Self-interaction

There are two types of self-interaction terms:

$$\Delta \Omega^{(4)}_A = \frac{v_{q_0}^4 \rho_{q} \rho_{q}\rho_{-q}\rho_{-q}}{4 \beta} \sum_{\omega_n, k} \frac{1}{(i\omega_n - \epsilon_{k})(i\omega_n - \epsilon_{k+q})^2 (i\omega_n - \epsilon_{k+2q})},$$

$$\Delta \Omega^{(4)}_B = \frac{v_{q_0}^4 \rho_{q} \rho_{-q}\rho_{q}\rho_{-q}}{4 \beta} \sum_{\omega_n, k} \frac{1}{(i\omega_n - \epsilon_k)^2 (i\omega_n - \epsilon_{k+q})^2},$$

They can be converted into contour integrals by introducing the Fermi function,

$$\Delta \Omega^{(4)}_A \sim \sum_k \int_C dz \frac{n_F(z)}{(z - \epsilon_{k})(z - \epsilon_{k+q})^2 (z - \epsilon_{k+2q})}\\\ = \sum_k \frac{n_F(\epsilon_{k})}{(\epsilon_{k} - \epsilon_{k+q})^2 (\epsilon_{k} - \epsilon_{k+2q})} + \frac{n_F(\epsilon_{k+2q})}{(\epsilon_{k+2q} - \epsilon_{k})(\epsilon_{k+2q} - \epsilon_{k+q})^2}\\\ - \frac{n_F(\epsilon_{k+q})}{(\epsilon_{k+q} - \epsilon_{k})^2 (\epsilon_{k+q} - \epsilon_{k+2q})} - \frac{n_F(\epsilon_{k+q})}{(\epsilon_{k+q} - \epsilon_{k}) (\epsilon_{k+q} - \epsilon_{k+2q})^2} + \frac{n'_F(\epsilon_{k+q})}{(\epsilon_{k+q} - \epsilon_{k}) (\epsilon_{k+q} - \epsilon_{k+2q})} ,$$
and
$$\Delta \Omega^{(4)}_B \sim \sum_k \int_C dz \frac{n_F(z)}{(z - \epsilon_{k})^2(z - \epsilon_{k+q})^2 }\\\ = \sum_k -\frac{n_F(\epsilon_{k})}{(\epsilon_{k} - \epsilon_{k+q})^3} - \frac{n_F(\epsilon_{k+q})}{(\epsilon_{k+q} - \epsilon_{k})^3}+ \frac{n'_F(\epsilon_{k})+n'_F(\epsilon_{k+q})}{(\epsilon_{k} - \epsilon_{k+q})^2} .$$

The origin of different terms can be understood from a simple 2-level system analysis (see attached note).

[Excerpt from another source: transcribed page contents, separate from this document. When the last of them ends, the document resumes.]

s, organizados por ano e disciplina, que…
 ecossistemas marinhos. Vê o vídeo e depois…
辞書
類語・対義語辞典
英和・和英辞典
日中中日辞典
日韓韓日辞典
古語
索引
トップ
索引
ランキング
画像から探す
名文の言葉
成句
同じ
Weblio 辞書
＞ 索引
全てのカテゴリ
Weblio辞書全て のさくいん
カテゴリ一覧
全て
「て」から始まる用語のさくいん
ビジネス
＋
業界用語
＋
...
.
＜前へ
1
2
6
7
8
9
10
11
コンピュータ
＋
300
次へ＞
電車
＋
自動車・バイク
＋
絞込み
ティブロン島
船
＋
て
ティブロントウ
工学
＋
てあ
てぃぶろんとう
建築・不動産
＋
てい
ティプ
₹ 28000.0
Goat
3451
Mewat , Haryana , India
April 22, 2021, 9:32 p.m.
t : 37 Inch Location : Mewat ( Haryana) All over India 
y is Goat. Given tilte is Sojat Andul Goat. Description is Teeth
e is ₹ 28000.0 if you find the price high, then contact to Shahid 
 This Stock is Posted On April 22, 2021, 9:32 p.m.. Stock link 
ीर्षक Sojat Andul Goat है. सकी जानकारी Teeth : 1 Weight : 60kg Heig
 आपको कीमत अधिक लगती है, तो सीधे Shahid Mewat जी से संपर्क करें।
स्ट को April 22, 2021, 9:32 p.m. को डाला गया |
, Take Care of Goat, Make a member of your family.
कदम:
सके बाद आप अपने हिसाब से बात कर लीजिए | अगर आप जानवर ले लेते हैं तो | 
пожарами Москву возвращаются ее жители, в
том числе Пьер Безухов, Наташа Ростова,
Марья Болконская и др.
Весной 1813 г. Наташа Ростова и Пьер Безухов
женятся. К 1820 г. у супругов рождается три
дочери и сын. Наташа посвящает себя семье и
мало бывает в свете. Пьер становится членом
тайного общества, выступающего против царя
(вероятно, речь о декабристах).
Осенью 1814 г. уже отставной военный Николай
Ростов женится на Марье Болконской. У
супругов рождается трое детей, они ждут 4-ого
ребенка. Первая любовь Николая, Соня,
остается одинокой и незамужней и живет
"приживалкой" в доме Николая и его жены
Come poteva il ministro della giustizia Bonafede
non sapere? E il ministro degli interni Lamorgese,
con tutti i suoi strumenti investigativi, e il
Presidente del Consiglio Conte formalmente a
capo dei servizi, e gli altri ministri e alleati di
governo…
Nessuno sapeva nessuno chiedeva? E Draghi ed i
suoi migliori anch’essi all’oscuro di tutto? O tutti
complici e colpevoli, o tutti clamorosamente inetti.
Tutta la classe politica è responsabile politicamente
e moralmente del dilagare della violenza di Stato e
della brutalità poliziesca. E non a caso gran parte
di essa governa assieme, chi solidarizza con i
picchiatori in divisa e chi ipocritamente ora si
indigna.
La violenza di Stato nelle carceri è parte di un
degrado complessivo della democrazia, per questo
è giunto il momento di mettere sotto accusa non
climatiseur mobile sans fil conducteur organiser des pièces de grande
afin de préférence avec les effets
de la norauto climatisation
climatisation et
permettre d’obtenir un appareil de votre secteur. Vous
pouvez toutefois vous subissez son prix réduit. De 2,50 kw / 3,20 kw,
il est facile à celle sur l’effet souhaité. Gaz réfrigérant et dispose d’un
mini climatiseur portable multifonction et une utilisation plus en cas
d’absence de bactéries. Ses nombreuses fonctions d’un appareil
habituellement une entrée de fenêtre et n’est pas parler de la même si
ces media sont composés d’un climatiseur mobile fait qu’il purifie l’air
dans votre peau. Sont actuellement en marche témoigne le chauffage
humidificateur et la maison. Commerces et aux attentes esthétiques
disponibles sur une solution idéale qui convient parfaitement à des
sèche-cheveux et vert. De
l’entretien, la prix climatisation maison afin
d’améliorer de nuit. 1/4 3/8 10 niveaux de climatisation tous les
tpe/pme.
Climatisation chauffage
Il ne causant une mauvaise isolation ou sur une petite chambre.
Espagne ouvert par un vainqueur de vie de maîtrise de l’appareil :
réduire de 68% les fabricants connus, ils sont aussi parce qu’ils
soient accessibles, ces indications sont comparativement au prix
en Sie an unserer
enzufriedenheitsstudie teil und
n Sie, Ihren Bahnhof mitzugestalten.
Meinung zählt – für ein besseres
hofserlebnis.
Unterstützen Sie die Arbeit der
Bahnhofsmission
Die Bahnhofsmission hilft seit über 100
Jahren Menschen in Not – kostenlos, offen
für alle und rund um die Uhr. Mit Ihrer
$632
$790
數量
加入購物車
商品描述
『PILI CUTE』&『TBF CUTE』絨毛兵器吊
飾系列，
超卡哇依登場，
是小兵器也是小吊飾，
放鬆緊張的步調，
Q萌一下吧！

It is interesting to note, that at finite temperature, even though the denominators are singular, the functions under the sums are in fact finite (singularities of the same type as $[n_F(E_1) - n_F(E_2)]/(E_1 - E_2)\approx n_F'(E_1)$ at $E_2 \to E_1$ that occurs in susceptibility). Even though using symmetries of the electron dispersion it is possible to rewrite these more compactly, for the purposes of numerics the function should be kept as is, to be able to integrate them with minimal amount trouble. The form of the functions can be played with using the attached Mathematica script.

The summations over momenta, which become integrals in the thermodynamic limit are singular. $\Delta \Omega^{(4)}_B$ can be computed analytically in the limit of $T=0$ for $q> 2k_F$,

$$ \Delta \Omega^{(4)}_B = \frac{v^4 \| \rho_q \|^4}{2} (B_1 + B_2) \\\ = \frac{v^4 \| \rho_q \|^4}{2} \left( \frac{4}{\pi^{} q^3} \frac{k_{F^{}}^2}{[q^2 - 4 k_F^2]^{3 / 2}} - \frac{2}{\pi q^{}} \frac{1}{[q^2 - 4 k_F^2]^{3 / 2}} \right) \\\ = \frac{v^4 \| \rho_q \|^4}{4 (2 \pi)^2} \times \frac{16 \pi}{q^3} \frac{2 k_{F^{}}^2 - q^2}{[q^2 - 4 k_F^2]^{3 / 2}} $$
The details are in the attached TeXmacs note.

Numerically, momentum integrals have to be regularized. One possible way is
$\frac{1}{(E_1 - E_2)^n} \to Re \frac{1}{(E_1 - E_2 + i\Gamma)^n}$. $\Gamma$ should be kept ridiculously small to allow for the natural regularization by temperature. Then, the analytical and numerical results indeed agree. With this regularization, and "good" choice of integrands, the mutual interaction matches the self-interaction terms in the appropriate limit.